Sunday, November 04, 2007

The irony escapes them

When Diego Rivera was commissioned by Rockefeller to paint a mural, the central figure morphed from a symbolic everyman to a portrait of Lenin. This resulted in an argument that Rockefeller won, having commissioned the painting and owning the wall where it was being done. The mural was never shown and eventually replaced.

Rockefeller's position made sense. He was a capitalist and it would be silly of him to glorify someone who advocated the exact opposite of what made his family successful. Rivera probably thought it would become a great big honking act of subversion, but Nelson wasn't going to be gypped.

That is not the case with the press freedom mural at the NPC.

Instead of doing the proper thing, the National Press Club just had someone paint over the "objectionable" parts of the mural they commissioned to depict press freedom. And while some of the changes may be considered "minor," the fact is that (according to the news report) they approved the preliminary sketches and were monitoring the process of creation.
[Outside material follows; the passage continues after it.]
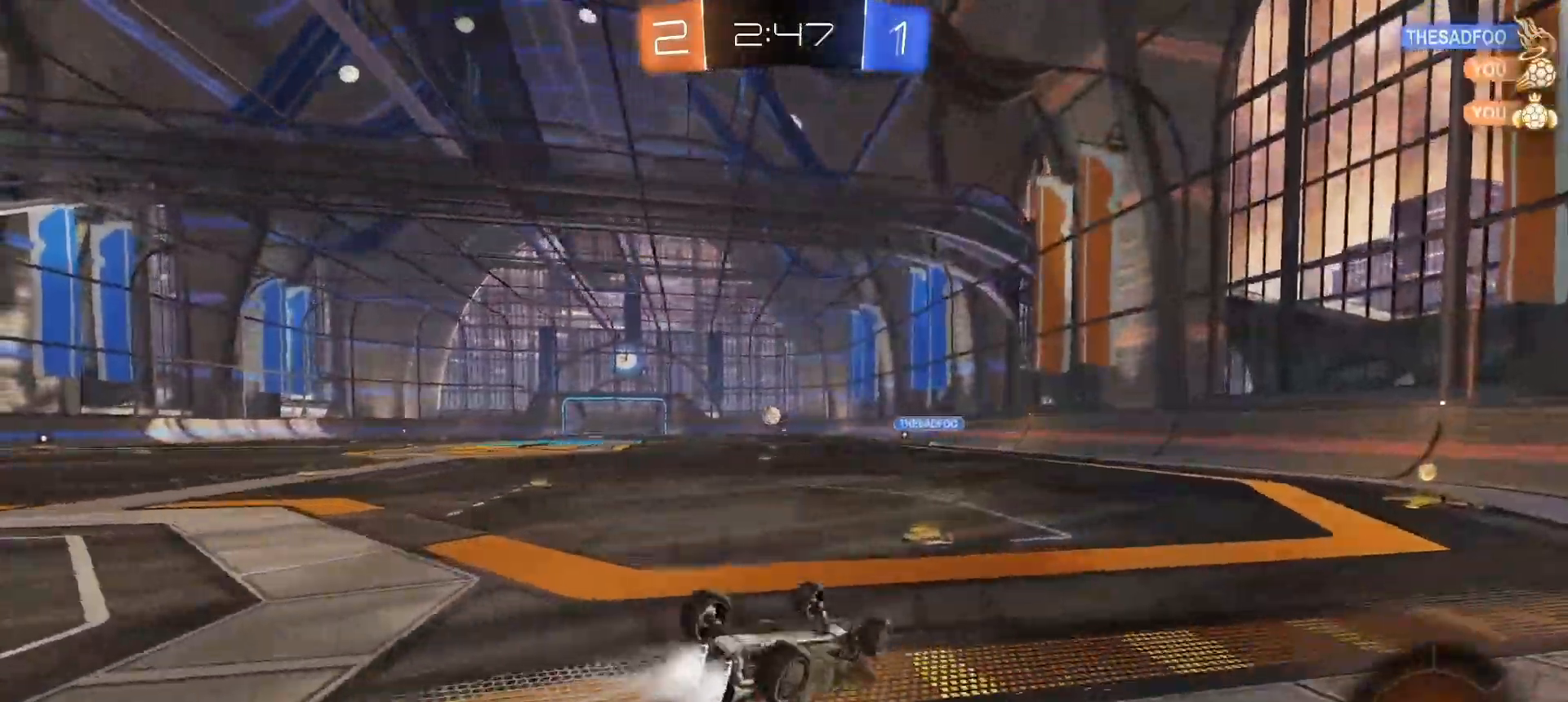
{"dt_ms": 500, "buttons": ["R2"], "left_stick": "down-right", "right_stick": "center", "button_events": [[383, "CIRCLE", "up"], [400, "SQUARE", "up"]]}
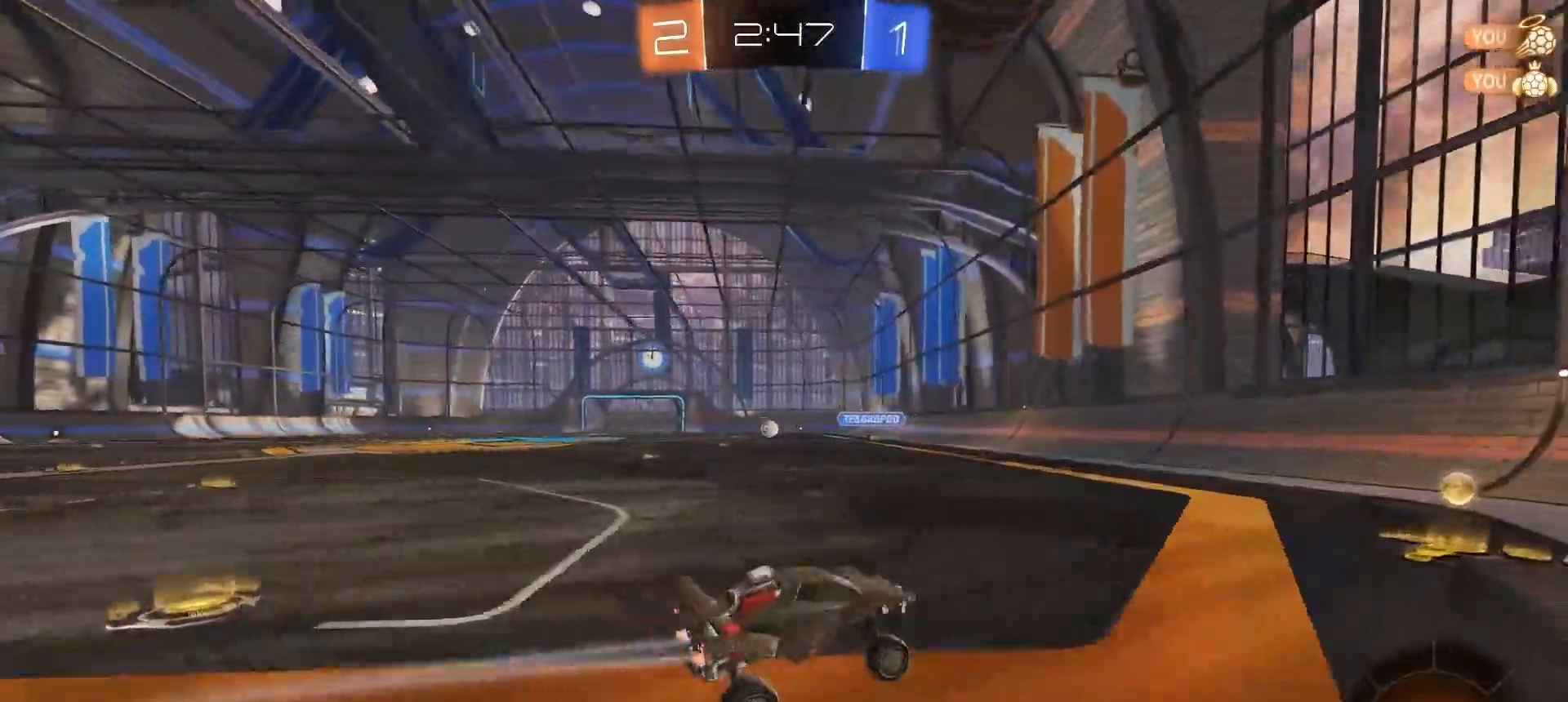
{"dt_ms": 500, "buttons": ["CIRCLE", "R2"], "left_stick": "up-left", "right_stick": "center", "button_events": [[283, "L1", "down"], [383, "L1", "up"], [400, "CIRCLE", "down"]]}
They could've intervened at any time to suggest alterations, but they chose to paint over the parts they didn't like after the thing was delivered.

But more important are the actual changes they made. From changing the Burgos headline to altering Bonifacio's alibata tattoo to giving Randy David a Ming the Merciless makeover, the NPC seems eager not to offend anyone. Which is a shame. Whatever happened to comforting the afflicted and afflicting the comfortable?